The San Diego Air and Space Museum mourns the loss of Apollo 11’s Michael Collins.

The San Diego Air & Space Museum mourns the loss of Michael Collins, the Command Module Pilot on the historic first Apollo 11 moon landing in July 1969.

Collins graduated from the United States Military Academy in 1952, choosing to enter the Air Force after graduation. An experimental test pilot at the Air Force Flight Test Center, Edwards AFB, California, he tested performance, stability, and control characteristics of jet fighters, logging over 4,200 hours flying time.

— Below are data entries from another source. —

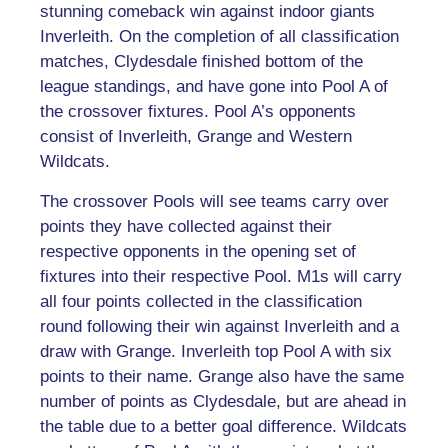
stunning comeback win against indoor giants
Inverleith. On the completion of all classification
matches, Clydesdale finished bottom of the
league standings, and have gone into Pool A of
the crossover fixtures. Pool A’s opponents
consist of Inverleith, Grange and Western
Wildcats.
The crossover Pools will see teams carry over
points they have collected against their
respective opponents in the opening set of
fixtures into their respective Pool. M1s will carry
all four points collected in the classification
round following their win against Inverleith and a
draw with Grange. Inverleith top Pool A with six
points to their name. Grange also have the same
number of points as Clydesdale, but are ahead in
the table due to a better goal difference. Wildcats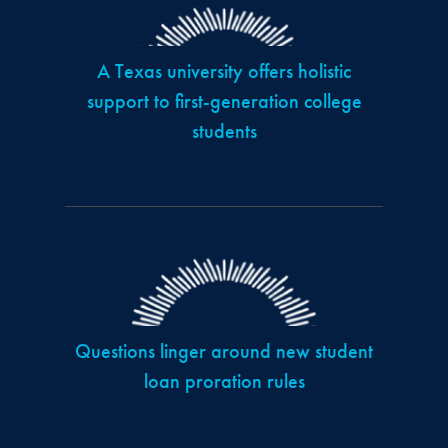
A Texas university offers holistic
support to first-generation college
students
Questions linger around new student
loan proration rules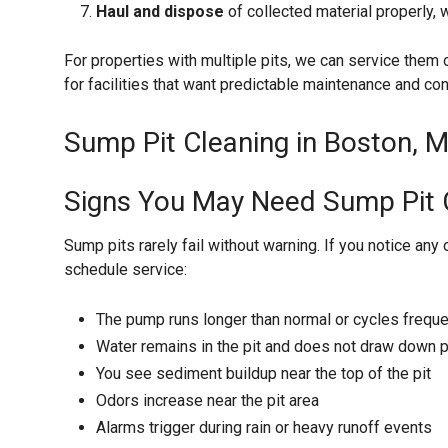
Haul and dispose
of collected material properly,
For properties with multiple pits, we can service them 
for facilities that want predictable maintenance and con
Sump Pit Cleaning in Boston, M
Signs You May Need Sump Pit 
Sump pits rarely fail without warning. If you notice any 
schedule service:
The pump runs longer than normal or cycles freque
Water remains in the pit and does not draw down p
You see sediment buildup near the top of the pit
Odors increase near the pit area
Alarms trigger during rain or heavy runoff events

He was selected as an astronaut by NASA in October 1963. His first crew assignment was as back-up pilot on the Gemini VII mission. As a pilot on the record setting 3-day Gemini X mission, launched July 18, 1966, he accomplished a successful rendezvous and docking with a separately launched Agena target vehicle. Using power from the Agena, he maneuvered the Gemini craft into a new orbit and rendezvoused with a second passive satellite. At this time Michael Collins made two extravehicular space walks, retrieving a micrometeorite detection experiment from the Agena. As pilot on the epic Apollo XI first lunar landing mission, he remained in lunar orbit while Neil Armstrong and Edwin Aldrin walked the moon's surface. The perfection and skill with which he performed this mission, recovering the Eagle and returning the orbiter to earth, were vital to the success of the mission.

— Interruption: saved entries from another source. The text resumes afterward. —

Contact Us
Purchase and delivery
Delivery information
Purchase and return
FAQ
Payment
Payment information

After leaving NASA, Col. Collins served as assistant Secretary of State for Public Affairs from June 1970 until April 1971. (Upon retirement from the United States Air Force Reserve in 1982; Michael Collins’ rank had been Major General.) He then became director of the National Air and Space Museum in Washington, D.C., guiding the prestigious institution through the planning and construction of its fabulous new facilities.

Collins passed away on April 28, 2021, at the age of 90. Collins was inducted into the prestigious International Air & Space Hall of Fame at the San Diego Air & Space Museum in 1971.